(Object state change records)
[Start of section]
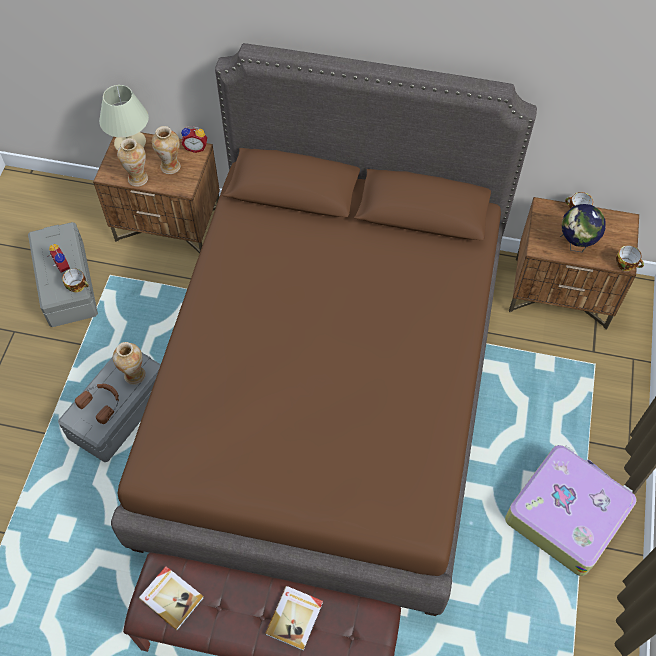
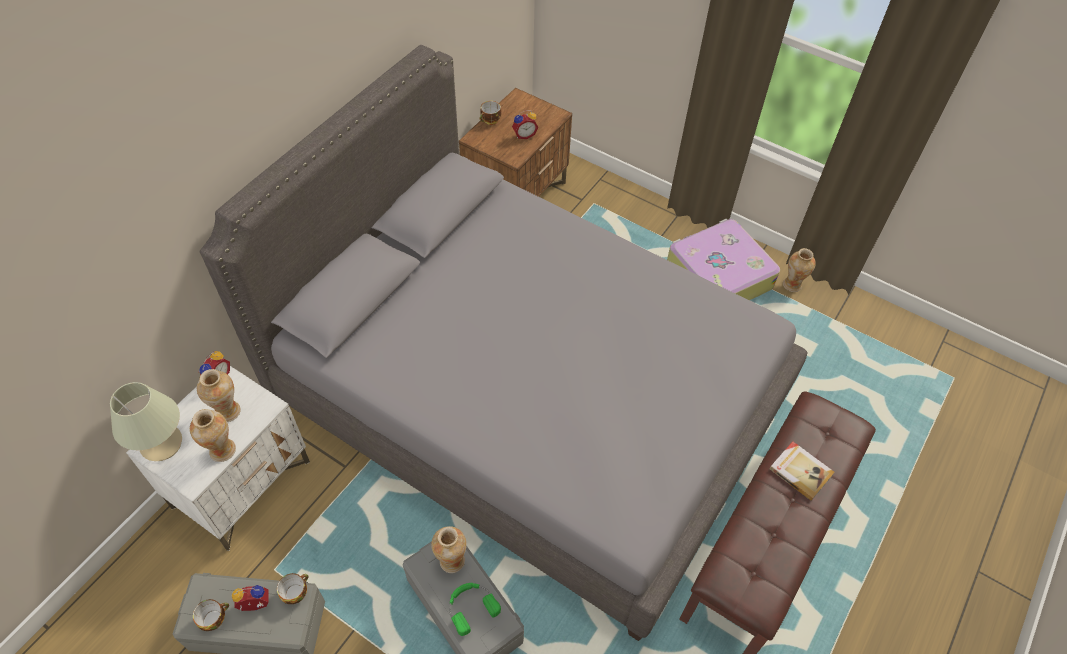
camera: 70 degrees left, 5 degrees down
brown headphones [75,384,119,424] -> green headphones [449,583,501,636]
brown nightstand [93,132,220,253] -> white nightstand [126,366,310,551]
brown bed [111,43,537,616] -> grey bed [200,45,807,641]
book [139,566,204,631] -> none
globe [560,204,606,252] -> alarm clock [512,110,538,139]
cup [616,245,644,271] -> cup moved to [193,599,229,631]
none -> vase [783,248,816,292]

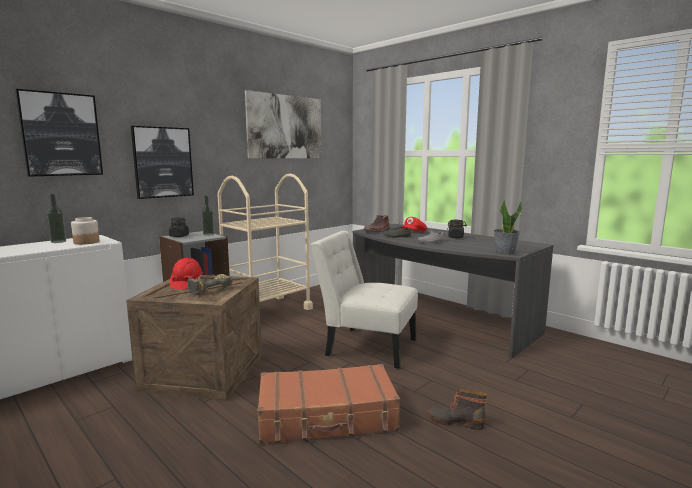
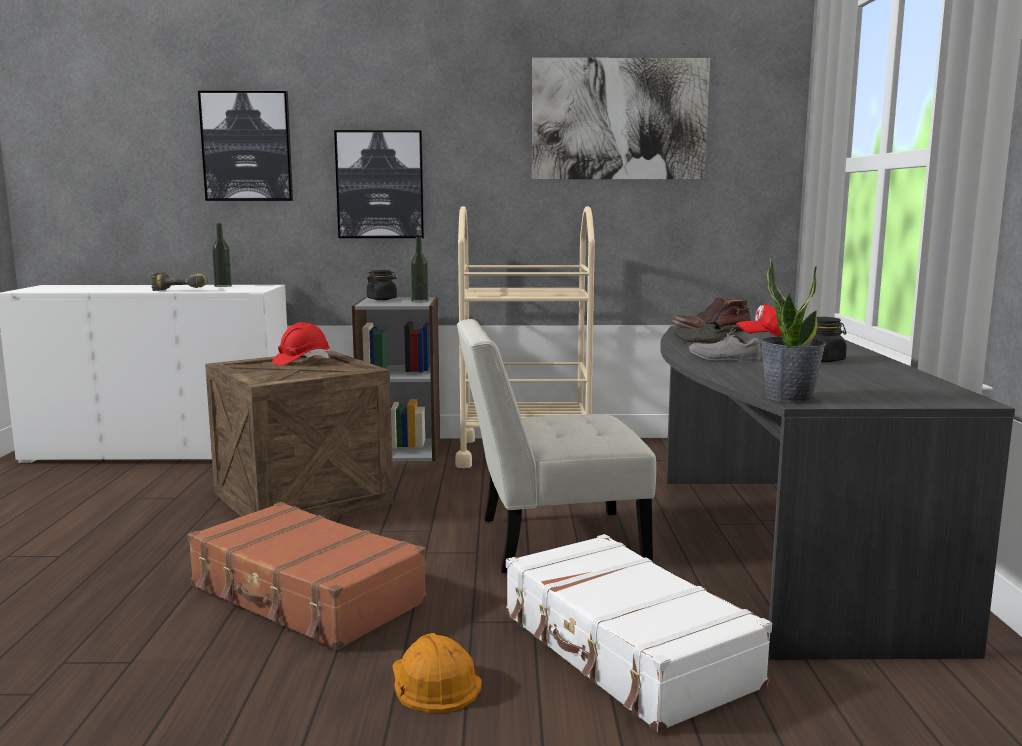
camera: 45 degrees right, 0 degrees up
jar [71,217,100,245] -> none
power drill [187,274,232,295] -> power drill moved to [151,272,208,291]
white chair [311,231,418,369] -> white chair turned 75 degrees counterclockwise [457,319,656,573]
boot [428,389,487,430] -> orange hard hat [392,633,482,713]
none -> white suitcase [506,534,772,732]

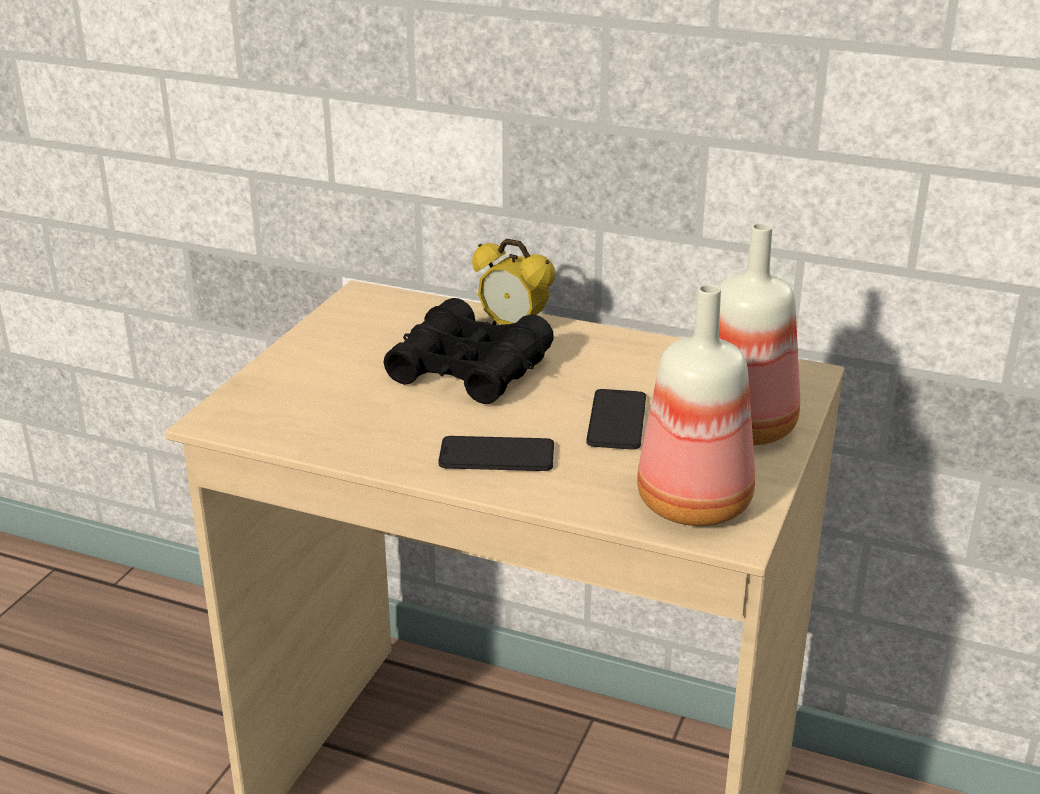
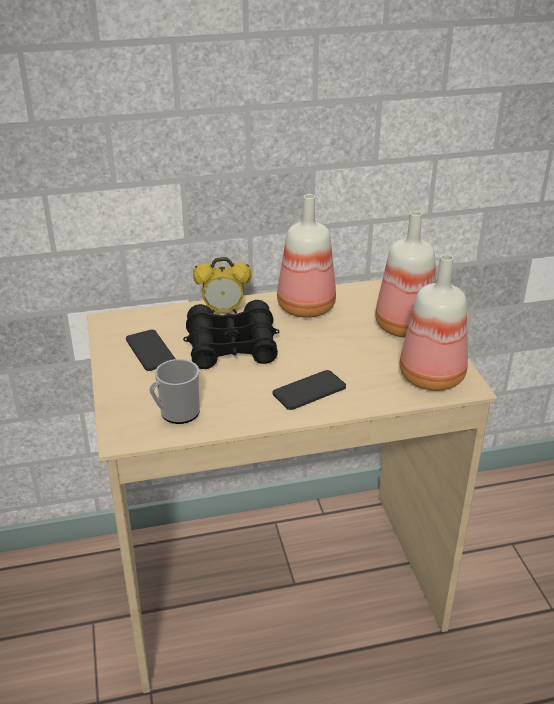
camera: 35 degrees left, 5 degrees up
phone [586,389,646,450] -> phone moved to [126,330,175,371]
none -> mug [149,359,200,424]
none -> bottle [277,194,336,318]

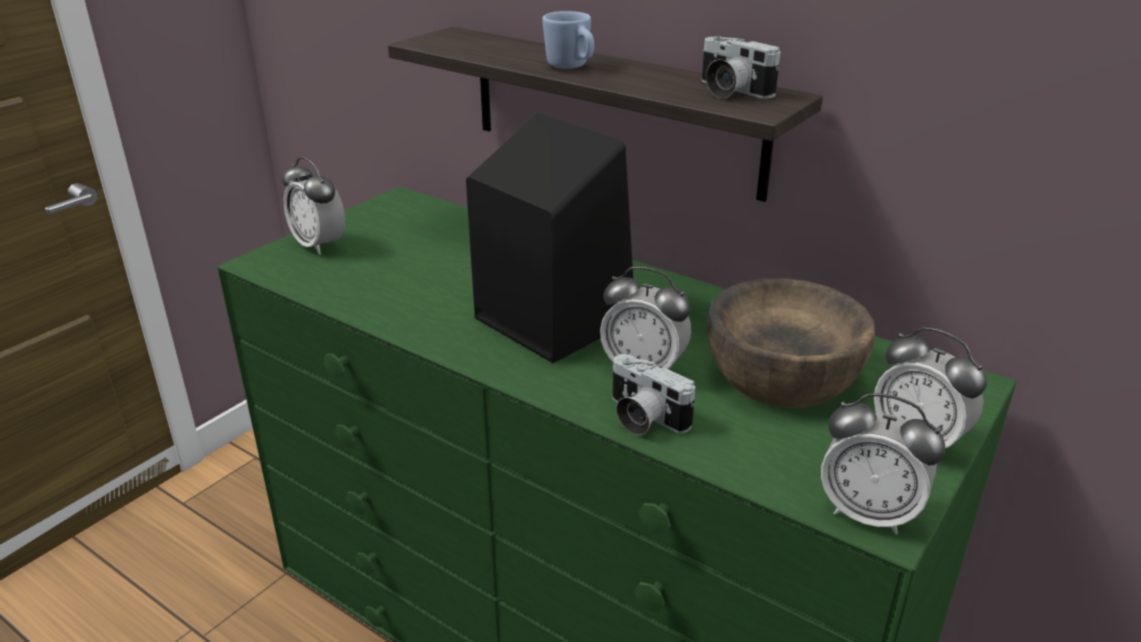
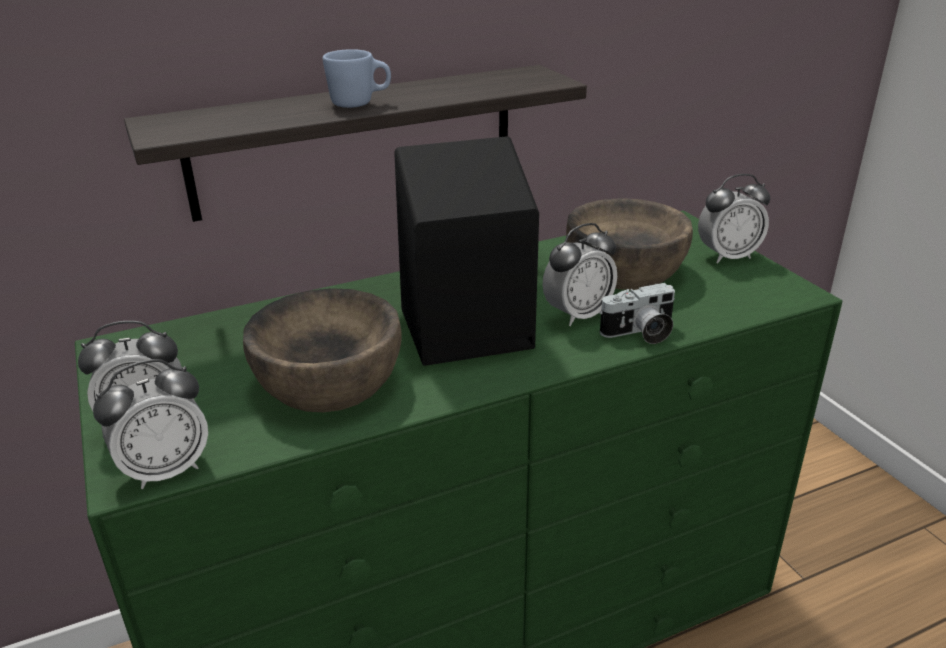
camera: 60 degrees left, 0 degrees up
camera [702,36,780,99] -> none
alarm clock [821,393,945,535] -> alarm clock moved to [93,359,208,489]
none -> brown bowl [243,288,402,412]

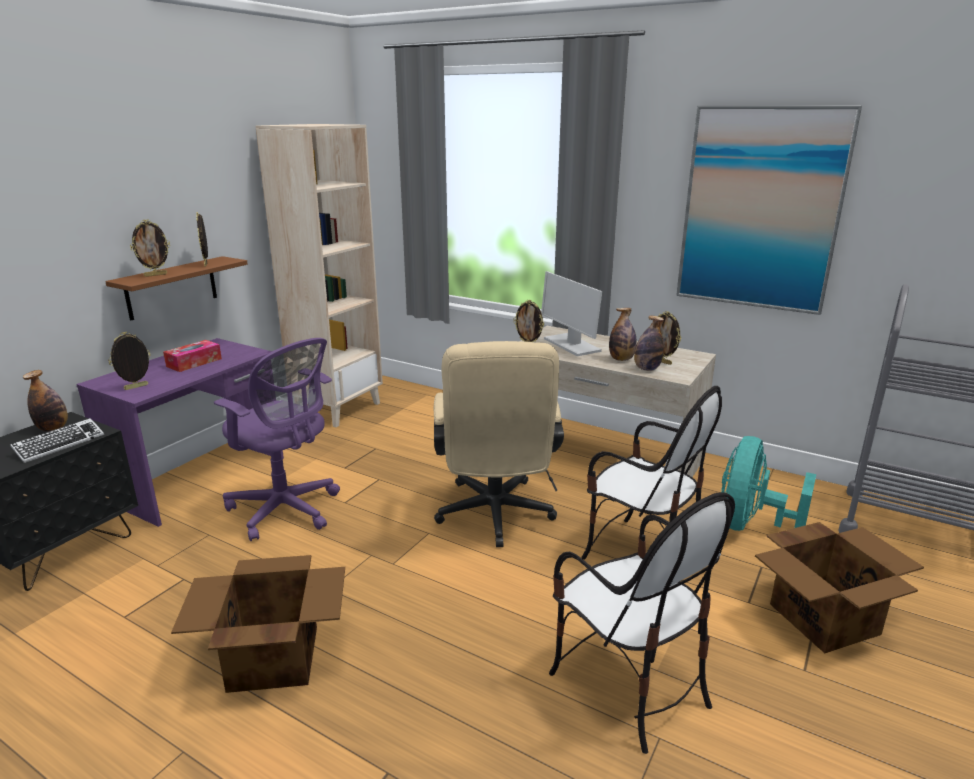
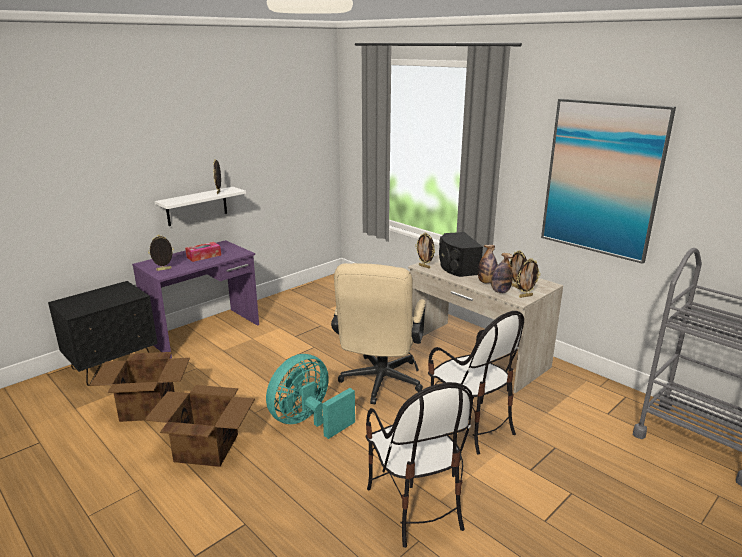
camera: 15 degrees right, 0 degrees up
keyboard [10,418,104,463] -> none
bottle [23,370,68,432] -> none
brown shelf [105,256,248,321] -> white shelf [155,187,246,226]
picture frame [130,219,170,277] -> picture frame moved to [517,258,540,298]
purple office chair [214,338,340,541] -> none
beige bookcase [255,124,383,427] -> none
monitor [541,271,602,356] -> black speaker [439,232,483,277]
turquoise fan [721,436,816,531] -> turquoise fan moved to [266,354,355,439]
cardboard box [755,522,924,653] -> cardboard box moved to [90,352,190,422]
[End of section]
Your response must reproduce every line of the data exactly, with images omitted.

Response to this task ::
camera: 70 degrees left, 5 degrees down
brown headphones [75,384,119,424] -> green headphones [449,583,501,636]
brown nightstand [93,132,220,253] -> white nightstand [126,366,310,551]
brown bed [111,43,537,616] -> grey bed [200,45,807,641]
book [139,566,204,631] -> none
globe [560,204,606,252] -> alarm clock [512,110,538,139]
cup [616,245,644,271] -> cup moved to [193,599,229,631]
none -> vase [783,248,816,292]

camera: 45 degrees right, 0 degrees up
jar [71,217,100,245] -> none
power drill [187,274,232,295] -> power drill moved to [151,272,208,291]
white chair [311,231,418,369] -> white chair turned 75 degrees counterclockwise [457,319,656,573]
boot [428,389,487,430] -> orange hard hat [392,633,482,713]
none -> white suitcase [506,534,772,732]

camera: 35 degrees left, 5 degrees up
phone [586,389,646,450] -> phone moved to [126,330,175,371]
none -> mug [149,359,200,424]
none -> bottle [277,194,336,318]

camera: 60 degrees left, 0 degrees up
camera [702,36,780,99] -> none
alarm clock [821,393,945,535] -> alarm clock moved to [93,359,208,489]
none -> brown bowl [243,288,402,412]

camera: 15 degrees right, 0 degrees up
keyboard [10,418,104,463] -> none
bottle [23,370,68,432] -> none
brown shelf [105,256,248,321] -> white shelf [155,187,246,226]
picture frame [130,219,170,277] -> picture frame moved to [517,258,540,298]
purple office chair [214,338,340,541] -> none
beige bookcase [255,124,383,427] -> none
monitor [541,271,602,356] -> black speaker [439,232,483,277]
turquoise fan [721,436,816,531] -> turquoise fan moved to [266,354,355,439]
cardboard box [755,522,924,653] -> cardboard box moved to [90,352,190,422]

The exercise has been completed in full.